Vegan TiramisuPrint Recipe
- 300g self raising four
- 200g caster sugar
- 1 teaspoon bicarb soda
- pinch of salt
- 300ml plant milk
- 1 table spoon apple cider vinigar
- 1 teaspoon vanilla extrac
- 150g vegan butter
- 2 table spoons of coffee
- 600g vegan cream cheese
- 2 tablespoons custard powder
- 1/4 cup hot water
- 1/4 cup plant milk
- 2 table spoons ammaretto liquor
- 2 table spoons bourbon whiskey
- 1/2 cup of caster sugar
- 100g grated dark vegan chocolate
Mix together the four, with 200g caster sugar, bicarb and salt.
In a jug mix together the 300ml plant milk, apple cider vinegar and vanilla.
Add the vegan butter to the flour mix and stir until it forms a crumbly consistency.
Add the liquid a little bit at a time while mixing.
Once you have a thick smooth batter.
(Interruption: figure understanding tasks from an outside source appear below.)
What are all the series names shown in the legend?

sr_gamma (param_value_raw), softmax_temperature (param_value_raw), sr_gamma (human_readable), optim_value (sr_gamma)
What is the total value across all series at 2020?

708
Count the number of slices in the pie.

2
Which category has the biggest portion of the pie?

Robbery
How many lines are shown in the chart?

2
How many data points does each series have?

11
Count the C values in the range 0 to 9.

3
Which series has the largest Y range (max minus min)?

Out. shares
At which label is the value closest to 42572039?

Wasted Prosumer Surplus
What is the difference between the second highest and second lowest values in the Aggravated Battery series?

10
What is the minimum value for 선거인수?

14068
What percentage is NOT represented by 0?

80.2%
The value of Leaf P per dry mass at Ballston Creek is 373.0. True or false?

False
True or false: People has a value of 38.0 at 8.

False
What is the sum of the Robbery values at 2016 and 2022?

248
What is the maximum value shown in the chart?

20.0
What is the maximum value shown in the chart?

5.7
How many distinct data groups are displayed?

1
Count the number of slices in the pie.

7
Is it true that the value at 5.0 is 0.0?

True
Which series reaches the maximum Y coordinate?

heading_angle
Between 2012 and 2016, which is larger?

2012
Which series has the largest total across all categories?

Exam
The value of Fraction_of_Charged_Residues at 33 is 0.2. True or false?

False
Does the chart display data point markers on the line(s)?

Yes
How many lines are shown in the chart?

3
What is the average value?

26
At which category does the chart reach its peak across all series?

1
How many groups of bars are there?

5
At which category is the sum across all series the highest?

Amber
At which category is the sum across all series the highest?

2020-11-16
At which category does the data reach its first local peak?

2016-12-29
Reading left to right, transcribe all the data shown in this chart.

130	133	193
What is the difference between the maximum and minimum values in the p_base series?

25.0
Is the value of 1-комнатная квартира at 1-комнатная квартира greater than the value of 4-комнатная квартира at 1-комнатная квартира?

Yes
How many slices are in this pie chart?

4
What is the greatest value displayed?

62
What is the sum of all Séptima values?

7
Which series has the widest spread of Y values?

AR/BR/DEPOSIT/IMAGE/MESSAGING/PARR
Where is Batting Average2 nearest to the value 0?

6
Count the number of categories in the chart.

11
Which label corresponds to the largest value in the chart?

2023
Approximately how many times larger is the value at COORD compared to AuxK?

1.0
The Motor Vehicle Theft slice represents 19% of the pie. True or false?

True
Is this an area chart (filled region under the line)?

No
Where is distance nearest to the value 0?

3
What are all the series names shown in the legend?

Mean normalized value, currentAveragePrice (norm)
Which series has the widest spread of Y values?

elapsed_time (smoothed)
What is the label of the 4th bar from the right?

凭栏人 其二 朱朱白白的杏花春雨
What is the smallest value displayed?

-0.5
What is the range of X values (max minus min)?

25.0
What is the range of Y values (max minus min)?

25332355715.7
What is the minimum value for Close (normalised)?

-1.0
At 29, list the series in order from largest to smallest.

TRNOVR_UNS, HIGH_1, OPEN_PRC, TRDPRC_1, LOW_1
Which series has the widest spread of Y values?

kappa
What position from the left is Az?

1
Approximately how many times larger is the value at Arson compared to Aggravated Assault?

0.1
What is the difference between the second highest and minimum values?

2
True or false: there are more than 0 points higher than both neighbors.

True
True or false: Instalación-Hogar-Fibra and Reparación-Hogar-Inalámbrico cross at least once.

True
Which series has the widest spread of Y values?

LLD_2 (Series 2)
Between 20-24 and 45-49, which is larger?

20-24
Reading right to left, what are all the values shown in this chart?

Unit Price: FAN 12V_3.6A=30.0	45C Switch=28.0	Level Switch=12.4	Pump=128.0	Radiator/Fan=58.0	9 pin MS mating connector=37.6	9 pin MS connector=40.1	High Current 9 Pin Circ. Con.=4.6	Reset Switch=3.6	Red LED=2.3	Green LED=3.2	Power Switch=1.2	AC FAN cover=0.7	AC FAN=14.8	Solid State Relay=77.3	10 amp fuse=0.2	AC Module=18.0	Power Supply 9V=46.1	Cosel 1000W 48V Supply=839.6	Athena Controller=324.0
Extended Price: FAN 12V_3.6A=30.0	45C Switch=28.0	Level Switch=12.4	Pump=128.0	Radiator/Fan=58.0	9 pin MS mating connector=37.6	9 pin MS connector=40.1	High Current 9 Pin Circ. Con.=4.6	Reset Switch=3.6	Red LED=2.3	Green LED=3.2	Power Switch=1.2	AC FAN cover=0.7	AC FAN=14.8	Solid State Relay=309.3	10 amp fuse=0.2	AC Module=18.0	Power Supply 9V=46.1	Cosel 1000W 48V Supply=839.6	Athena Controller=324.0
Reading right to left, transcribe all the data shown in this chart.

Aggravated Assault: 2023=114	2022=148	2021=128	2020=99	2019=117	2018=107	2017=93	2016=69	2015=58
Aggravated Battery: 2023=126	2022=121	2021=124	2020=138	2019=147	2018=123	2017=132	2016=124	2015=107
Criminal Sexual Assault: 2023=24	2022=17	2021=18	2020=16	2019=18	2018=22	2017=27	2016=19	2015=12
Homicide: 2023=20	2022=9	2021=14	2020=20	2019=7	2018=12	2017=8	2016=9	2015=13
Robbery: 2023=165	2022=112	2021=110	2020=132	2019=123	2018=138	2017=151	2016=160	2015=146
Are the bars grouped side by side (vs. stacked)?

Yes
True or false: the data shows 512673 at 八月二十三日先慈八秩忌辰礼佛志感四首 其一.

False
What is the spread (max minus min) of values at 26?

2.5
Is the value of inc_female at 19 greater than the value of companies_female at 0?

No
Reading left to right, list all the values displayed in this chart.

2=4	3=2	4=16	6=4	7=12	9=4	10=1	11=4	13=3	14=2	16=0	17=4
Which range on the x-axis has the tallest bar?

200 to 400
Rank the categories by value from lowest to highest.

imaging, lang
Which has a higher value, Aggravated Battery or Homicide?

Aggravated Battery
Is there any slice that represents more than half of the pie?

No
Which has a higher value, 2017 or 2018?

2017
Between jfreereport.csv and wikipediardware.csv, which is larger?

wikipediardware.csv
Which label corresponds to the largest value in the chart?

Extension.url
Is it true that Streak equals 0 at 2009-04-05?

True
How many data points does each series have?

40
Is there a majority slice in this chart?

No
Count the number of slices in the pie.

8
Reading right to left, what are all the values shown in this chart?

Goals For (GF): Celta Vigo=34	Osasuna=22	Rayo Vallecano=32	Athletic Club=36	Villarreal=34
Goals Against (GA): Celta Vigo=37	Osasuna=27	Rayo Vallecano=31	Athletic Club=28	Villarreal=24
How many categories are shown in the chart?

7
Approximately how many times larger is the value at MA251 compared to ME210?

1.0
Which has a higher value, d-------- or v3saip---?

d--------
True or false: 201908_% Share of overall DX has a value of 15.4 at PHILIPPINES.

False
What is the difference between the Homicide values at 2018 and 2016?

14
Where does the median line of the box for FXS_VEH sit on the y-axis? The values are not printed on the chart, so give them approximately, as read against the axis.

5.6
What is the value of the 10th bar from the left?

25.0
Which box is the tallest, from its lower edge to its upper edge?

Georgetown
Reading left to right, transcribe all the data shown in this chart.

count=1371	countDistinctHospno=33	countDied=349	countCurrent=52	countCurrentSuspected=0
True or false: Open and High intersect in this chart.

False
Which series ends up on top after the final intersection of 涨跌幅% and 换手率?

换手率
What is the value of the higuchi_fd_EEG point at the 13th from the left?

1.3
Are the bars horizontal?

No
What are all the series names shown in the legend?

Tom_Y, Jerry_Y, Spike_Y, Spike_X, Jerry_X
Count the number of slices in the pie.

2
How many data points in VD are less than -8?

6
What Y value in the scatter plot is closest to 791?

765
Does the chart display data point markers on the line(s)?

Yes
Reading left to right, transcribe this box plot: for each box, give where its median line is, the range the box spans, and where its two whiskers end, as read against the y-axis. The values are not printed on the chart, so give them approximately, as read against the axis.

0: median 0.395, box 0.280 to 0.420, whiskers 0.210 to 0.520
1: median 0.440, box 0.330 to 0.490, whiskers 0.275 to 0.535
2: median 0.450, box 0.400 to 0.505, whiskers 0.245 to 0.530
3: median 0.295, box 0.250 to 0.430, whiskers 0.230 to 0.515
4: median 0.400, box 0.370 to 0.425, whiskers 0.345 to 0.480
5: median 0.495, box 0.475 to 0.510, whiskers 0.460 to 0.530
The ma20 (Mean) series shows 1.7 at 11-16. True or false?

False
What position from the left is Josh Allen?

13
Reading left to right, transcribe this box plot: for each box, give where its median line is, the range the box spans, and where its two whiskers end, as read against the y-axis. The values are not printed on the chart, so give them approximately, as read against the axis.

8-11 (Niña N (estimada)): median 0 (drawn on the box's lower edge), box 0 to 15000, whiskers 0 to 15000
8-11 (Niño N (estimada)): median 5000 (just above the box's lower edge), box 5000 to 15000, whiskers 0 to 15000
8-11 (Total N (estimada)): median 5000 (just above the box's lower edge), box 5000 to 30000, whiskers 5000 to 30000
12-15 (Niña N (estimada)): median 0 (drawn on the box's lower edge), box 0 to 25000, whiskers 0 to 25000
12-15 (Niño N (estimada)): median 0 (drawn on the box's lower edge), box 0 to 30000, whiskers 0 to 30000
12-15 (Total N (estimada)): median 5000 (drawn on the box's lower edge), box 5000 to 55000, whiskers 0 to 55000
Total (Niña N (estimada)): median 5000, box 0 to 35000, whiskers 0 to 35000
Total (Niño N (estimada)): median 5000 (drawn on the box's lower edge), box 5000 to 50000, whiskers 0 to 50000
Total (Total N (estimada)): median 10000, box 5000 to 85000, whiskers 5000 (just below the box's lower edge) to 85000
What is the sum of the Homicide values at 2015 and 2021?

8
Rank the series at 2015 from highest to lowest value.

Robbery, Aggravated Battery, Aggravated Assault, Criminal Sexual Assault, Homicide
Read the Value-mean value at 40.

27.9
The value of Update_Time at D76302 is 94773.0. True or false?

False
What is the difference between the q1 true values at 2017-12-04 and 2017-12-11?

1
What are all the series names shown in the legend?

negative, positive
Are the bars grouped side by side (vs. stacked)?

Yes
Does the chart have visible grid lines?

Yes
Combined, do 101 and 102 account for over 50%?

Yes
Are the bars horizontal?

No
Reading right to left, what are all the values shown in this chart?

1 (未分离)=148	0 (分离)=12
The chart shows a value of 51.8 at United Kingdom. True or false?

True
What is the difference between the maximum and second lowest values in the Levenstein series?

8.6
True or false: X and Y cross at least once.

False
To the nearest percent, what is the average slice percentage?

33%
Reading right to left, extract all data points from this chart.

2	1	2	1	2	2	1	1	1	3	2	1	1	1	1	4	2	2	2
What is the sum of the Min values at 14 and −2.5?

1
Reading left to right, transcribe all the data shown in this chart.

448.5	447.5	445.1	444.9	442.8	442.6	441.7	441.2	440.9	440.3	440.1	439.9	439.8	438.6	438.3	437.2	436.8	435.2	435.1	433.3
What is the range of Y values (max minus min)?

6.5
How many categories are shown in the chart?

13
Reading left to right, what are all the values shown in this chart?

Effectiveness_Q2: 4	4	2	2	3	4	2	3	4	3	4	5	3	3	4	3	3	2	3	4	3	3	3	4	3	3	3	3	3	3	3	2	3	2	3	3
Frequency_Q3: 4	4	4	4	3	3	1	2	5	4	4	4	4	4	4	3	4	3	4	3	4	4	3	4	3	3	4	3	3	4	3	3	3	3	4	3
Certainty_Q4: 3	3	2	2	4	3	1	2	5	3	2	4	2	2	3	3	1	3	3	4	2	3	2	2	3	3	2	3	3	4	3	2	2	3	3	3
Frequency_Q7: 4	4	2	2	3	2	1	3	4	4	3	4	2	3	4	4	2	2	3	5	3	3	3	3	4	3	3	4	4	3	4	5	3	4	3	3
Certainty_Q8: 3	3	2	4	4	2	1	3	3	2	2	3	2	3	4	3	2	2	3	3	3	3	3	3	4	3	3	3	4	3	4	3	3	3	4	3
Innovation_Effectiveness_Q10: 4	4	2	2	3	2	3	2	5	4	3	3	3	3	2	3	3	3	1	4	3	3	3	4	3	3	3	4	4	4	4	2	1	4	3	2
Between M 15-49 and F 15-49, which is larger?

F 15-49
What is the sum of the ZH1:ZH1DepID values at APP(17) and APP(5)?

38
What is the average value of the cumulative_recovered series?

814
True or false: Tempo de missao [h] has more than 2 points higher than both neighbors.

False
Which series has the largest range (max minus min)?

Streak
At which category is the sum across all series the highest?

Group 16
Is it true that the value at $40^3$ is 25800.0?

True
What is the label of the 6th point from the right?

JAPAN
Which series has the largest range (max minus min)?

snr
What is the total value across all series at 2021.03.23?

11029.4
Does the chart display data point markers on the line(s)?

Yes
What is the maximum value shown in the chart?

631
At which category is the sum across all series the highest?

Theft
Pour it in to a large greased baking tray and bake for 30mins on 160c
While sponge is baking combine the cream cheese, alchohol and 1/2 cup of caster sugar. Mix the custard powder with hot water and plant milk and stir together to form a thick paste then combine with the creamy mixture. Cover and refrigerate for 1 hour.
Remove the sponger from the oven and allow to rest for 1 hour.
Once the sponge has rested, cut it into fingers and brew a cup of coffee made with 2 table spoons of instant coffee. Pour the coffee on to a plate so it is easier to dip the sponge.
Spoon the cream mixture into a glass then dip the sponge into the coffee and lay it on top making a layer. Now spoon more cream onto to form a new layer and coat this with grated chocolate. Add on more sponge and repeat this process of sponge, cream and chocolate until you reach the top of the glass and finish with cream topped with chocolate.
Refrigerate for 30 minutes and enjoy!